The words echo back to me in an unending chorus. Eighteen months, do we have to do it again? I ask why and I ask why and I ask why and you shrug your shoulders and answer with silence. Damn the silence. They don’t teach that in Sunday School. They teach love your neighbors and your enemies, too, they teach about Jonah and the toppling wall. But they don’t say anything about death or pain or silence or unanswered questions. It’s been a drunken bus ride and I just want it to stop. I’ve gritted my teeth and smiled and tried to slosh my way through the messiness but it’s been dragging for so long. When will it end? Should it even end? Do we pick up the pieces and cut ourselves in the process, or do we just sweep them into the trash and wipe our hands? I don’t know which way to go, I don’t know what to ask for, and I don’t know what to say. And it’s probably a good thing because you’re not saying anything. Or I’m just not listening, which is probably the case. All I can do is ask for a little light in the darkness. This little light of mine, oh if you’d just let it shine. I’m so sick and tired of bad news on the telephone. I just can’t handle long distance calamity. Love doesn’t come through the phone lines because I can’t see that tender smile and I’m glad we never had a relationship like that. What are you talking about, you ask, and I sympathize. But sometimes you need to talk. I’m so tired of hanging up the phone and nearly crying out with the pain of a thousand wounds. The receiver clicks and the dial tone drones and it sucks the feeling from your soul. You feel hollow and empty and oh would you make up your mind? How am I supposed to tell you what to do?

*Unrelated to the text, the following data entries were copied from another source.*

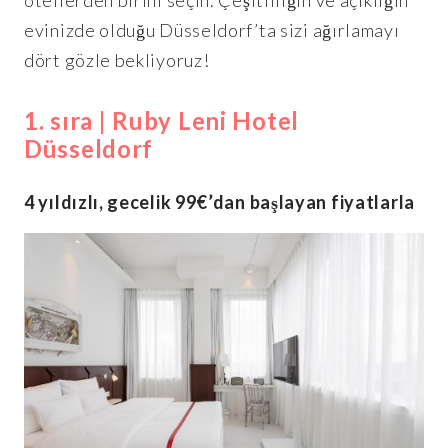
evinizde olduğu Düsseldorf’ta sizi ağırlamayı
dört gözle bekliyoruz!
1. sıra | Ruby Leni Hotel
Düsseldorf
4 yıldızlı, gecelik 99€’dan başlayan fiyatlarla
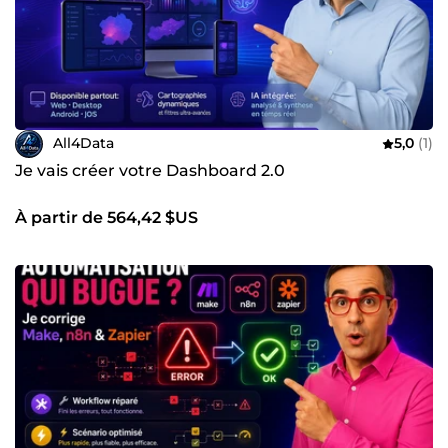
All4Data
5,0
(1)
Je vais créer votre Dashboard 2.0
À partir de 564,42 $US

And then there’s you. You sit so comfortably in your pew and it makes me sick. The pew’s so padded it’s dulled your senses and you don’t even realize there’s pain all around you. Why won’t you share that little light of yours, why don’t you let it shine?
I don’t have the answers. I don’t pretend to. But sometimes I wish I did. I wish I did.
If you had a second chance, would you do it again?